The Spirit’s spent the better part of the past two weeks in drydock at Bethlehem Station after we blew out engine two’s cooling system in a mad dash through the Appalachian Asteroid Field, trying to find the jump hole to California that’s allegedly somewhere in there. Good news: We shook the Navy patrol that was chasing us. Bad news: We didn’t find the jump hole. So we had to limp back to Bethlehem and pray that we wouldn’t run into any more Libertonians. It’s a small miracle we didn’t.
Repairing the cooling system would have been easy enough … if we had the credits to pay for spare parts. But even with all of us pooling our cash together - even Gretsky, the stingy goon -, we’re all but broke. So that means we’ve spent the past week and a half doing odd jobs around the station, gambling, and selling our bodies. That last one’s a joke. Except maybe for Hunnigan. He’s into that.
The point is, we finally scrounged together just enough money to buy new used parts from the vendors and spent yesterday fixing up the Spirit. Stars know she needed a bit of love after what I’ve put her through these past two months.
Thinking about it, maybe coming to Pennsylvania wasn’t such a great idea, after all. We spent six weeks hauling goods to Pinnacle to keep those people from starving, dying of dehydration, or suffocating on the stench of their own crap, all the while evading patrols and teasing every last pound of thrust out of the Spirit’s aging afterburners. And for what? Nothing. Literally. It was all for charity. Out of the kindness of our own hearts and for the adoration of “our fellow Zoners.” Like that would pay for fuel, supplies, and maintenance.
Heck, I didn’t even find Tommy. Or anyone else from the old gang, for that matter.

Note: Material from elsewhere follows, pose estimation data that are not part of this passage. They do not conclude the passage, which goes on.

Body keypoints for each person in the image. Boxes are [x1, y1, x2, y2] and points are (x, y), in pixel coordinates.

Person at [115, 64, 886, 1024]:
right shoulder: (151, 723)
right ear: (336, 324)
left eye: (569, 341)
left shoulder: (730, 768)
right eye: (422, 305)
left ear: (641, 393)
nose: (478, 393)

And finding them was the main reason I dragged us here in the first place.
And now Liberty’s gone and declared Zoners a criminal organization, to be apprehended or shot on sight, with us still in Liberty space. Good work, people. You’ve really made things better for all Zoners everywhere.

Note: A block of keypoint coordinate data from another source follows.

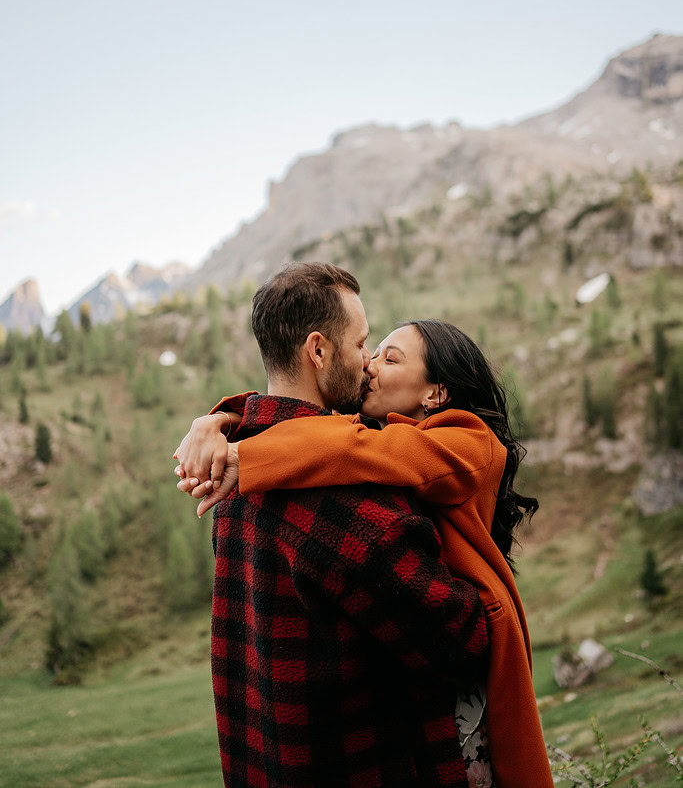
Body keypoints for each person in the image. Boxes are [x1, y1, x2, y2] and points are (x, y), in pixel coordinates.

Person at [175, 314, 554, 788]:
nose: (370, 365)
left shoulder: (470, 441)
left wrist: (243, 455)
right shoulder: (378, 432)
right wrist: (221, 420)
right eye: (371, 352)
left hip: (473, 637)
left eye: (389, 358)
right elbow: (326, 434)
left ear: (434, 394)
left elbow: (353, 449)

Even with the Spirit fixed up and running again, until I figure out where that damn jump hole into California actually is, we’re effectively stranded on Bethlehem. And from what I’ve seen and heard, Liberty doesn’t plan on respecting its no fire zone. Not that I can blame them, now that it has been labeled as a terrorist stronghold.
I should get a message off to Sis and Edgar before Bethlehem’s comm array gets jammed. I haven’t gotten around to it in weeks and they’ll be getting worried about me.
Looks like the stars smiled down upon us again, because mere hours after I wrote that last entry, the commander of the Xeno Alliance broadcasted a message on a Zoner frequency about evacuating Bethlehem Station, offering transport and escort out of Liberty. I wasn't about to pass up an offer like that, even if I don't know a thing about the man, or his Alliance, for that matter, nor how trustworthy they are. All I know is that they don't like Liberty and that they have frequent dealings with the people on Ames Research Station, and that was good enough for me as far as trusting them to get us out of Pennsylvania was concerned.
We prepared to unmoor just as soon as I got a reply about guiding us out of the system. Traffic around Bethlehem was surprisingly light. I expected more people to make a break for it, but maybe I should have known that most of Pennsylvania's Zoners aren't going to bail on their home. Even if that means getting arrested or killed by Liberty. Their problem, not ours.
We met a freelancer of sorts - or maybe a revolutionary, or idealist, or terrorist? Who knows? - by the name of Erich Klugmann. Rheinlander, former leading figure in the Bundschuh. I didn't get to ask too many questions before the Xeno, Cobra, pinged us with coordinates for a rendezvous. Klugmann offered to escort us there and I accepted. Good call, too, because we ran into a Rogue gunboat halfway to our destination, but their attempts at disrupting us were nothing our countermeasures couldn't handle, and once Cobra and his wingman popped onto our scanners, the pirates turned tail.
As promised, the Xenos and Klugmann escorted us to the California jump hole - it actually exists! - and then through California to the jump hole to Cortez. The escape out of Liberty was surprisingly uneventful. Almost disappointing, to tell the truth, after how close a call our last attempt was. Cobra offered to reimburse us for our efforts in helping the Pennsylvanians, but I declined. I'm not about to take someone's money on top of an escort free of charge. Gretsky complained, of course, and I get it, we could use the cash. But now that we're out of Liberty, earning a few credits to keep us afloat shouldn't be too difficult.
Anyway, we parted ways with our new "friends" after I insisted that we owed them each a favor and made our way to Bretonia. Simon has some friends on New London who might have a job only the Spirit can handle. But I'll send off another message to Sis and Edgar before we take on any new work to let them know we made it out of Liberty alive.